Cisco 887G and PCEX-3G-HSPA with Telstra NextG

Before starting any configuration, it would be an idea to check with Telstra and find out what agreement the client has as i’ve had troubles with basic data packs not agreeing on an IP via the telstra.internet APN; and forget support from Telstra as they will yell at you telling you they don’t support Cisco routers. If your faced with this situation, ask the rep to add the extranet service (Please note; YOU WILL NEED TO BE ON A POSTPAID/PLAN TO HAVE THIS SERVICE ADDED) and use the telstra.extranet APN.

We’ll then need to confirm the IOS as i was caught out by an earlier IOS not recognising a module; on bootup, i would see an event;

*Jun 24 10:01:39.927: %CISCO800-2-MODEM_NOT_RECOGNIZED: Cellular0 modem not RECOGNIZED.         Carrier id not available or invalid! Replace it with Cisco supported modem and         reload the router.

The IOS on the above router was c880data-universalk9-mz.150-2.T1.bin. I’d upgraded it to c880data-universalk9-mz.151-2.T1.bin and we were good to go. Another gotcha on new 3G cards is to make sure the SIM is not locked via PIN. If so, you can unlock by either inserting it into a phone and unlocking that way or  by using the following command via the Cisco;

 Cisco887#cellular 0 gsm sim unlock <4digitpin>

When all the above is said and done, we need to establish which APN the service will be making a call to. Most typical data plans are for the telstra.internet APN however as mentioned, i’ve had trouble with this APN and instead used the telstra.extranet APN with no probs (once again, you’ll need to have this service added to the plan). Once we agree on an APN, we create a profile. Further note, ALL commands are done at the global level.

[Input data]
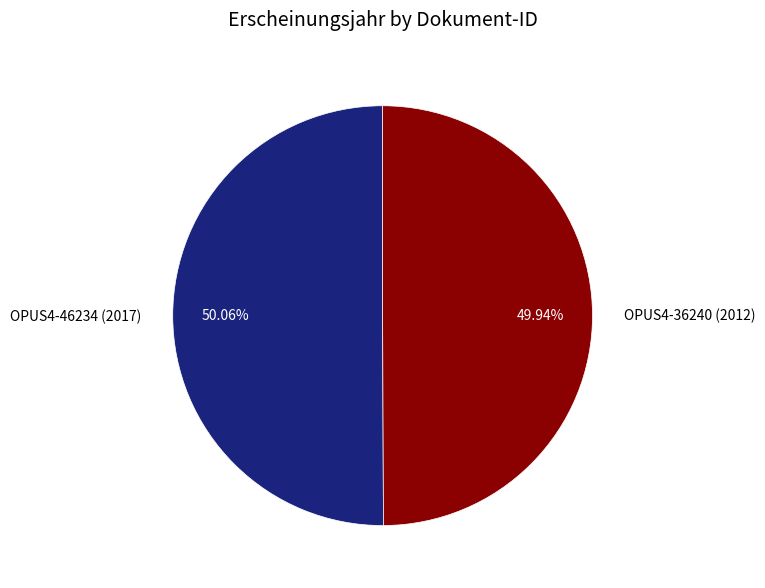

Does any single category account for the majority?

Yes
==
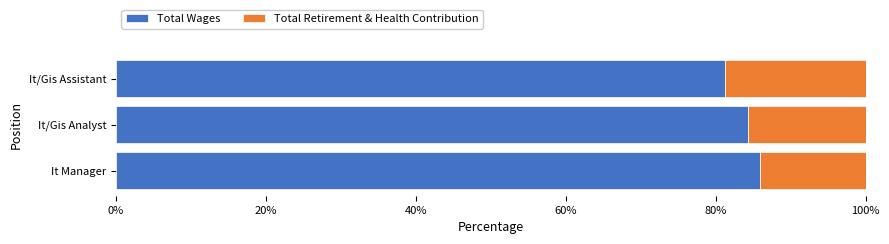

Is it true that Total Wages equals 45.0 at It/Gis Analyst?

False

[What to work on]
A: Write out the stretch of the Cisco 887G guide from "Before starting any" through "the telstra.extranet APN.".
B: Pick up the Cisco 887G guide after its last sentence and write the next part.
The items have nothing to do with the Cisco 887G guide.

[Answers]
A:
Before starting any configuration, it would be an idea to check with Telstra and find out what agreement the client has as i’ve had troubles with basic data packs not agreeing on an IP via the telstra.internet APN; and forget support from Telstra as they will yell at you telling you they don’t support Cisco routers. If your faced with this situation, ask the rep to add the extranet service (Please note; YOU WILL NEED TO BE ON A POSTPAID/PLAN TO HAVE THIS SERVICE ADDED) and use the telstra.extranet APN.

B:
Cisco887#cellular 0 gsm profile create 3 telstra.internet ipv4 chap dummy dummy

You’ll notice  i’ve added authentication; this isn’t required however in the event that you need to use an APN such as telstra.corp (which requires authentication), you can modify the profile accordingly. Once the profile is created, we can view. Here you’ll see what IP you’ve been assigned, which APN your connected to etc;

Cisco887#show cellular 0 profile

Next we need to configure the old age AT (Attention) commands which the dialer will impose on the WIC. Please note, this command is CASE-SENSITIVE.

Cisco887#chat-script internet "" "ATDT*98*3#" TIMEOUT 30 CONNECT

If we had created a GSM profile with number 7, our chat-script would look like this

Cisco887#chat-script internet "" "ATDT*98*7#" TIMEOUT 30 CONNECT

Now we need to configure the line interface which will be making the call; on the 800 series, this is typically line 3. I had the below TX and RX speeds, you can throttle as required.

line 3  
exec-timeout 0 0  
script dialer internet  
modem InOut  
no exec  
transport input all  
rxspeed 7200000
txspeed 5760000

Now we need to configure a Dialer interface; this will simply negotiate an IP with Telstra. The key to this interface is the Dialer string <chat-script>. In our case, Dialer string internet.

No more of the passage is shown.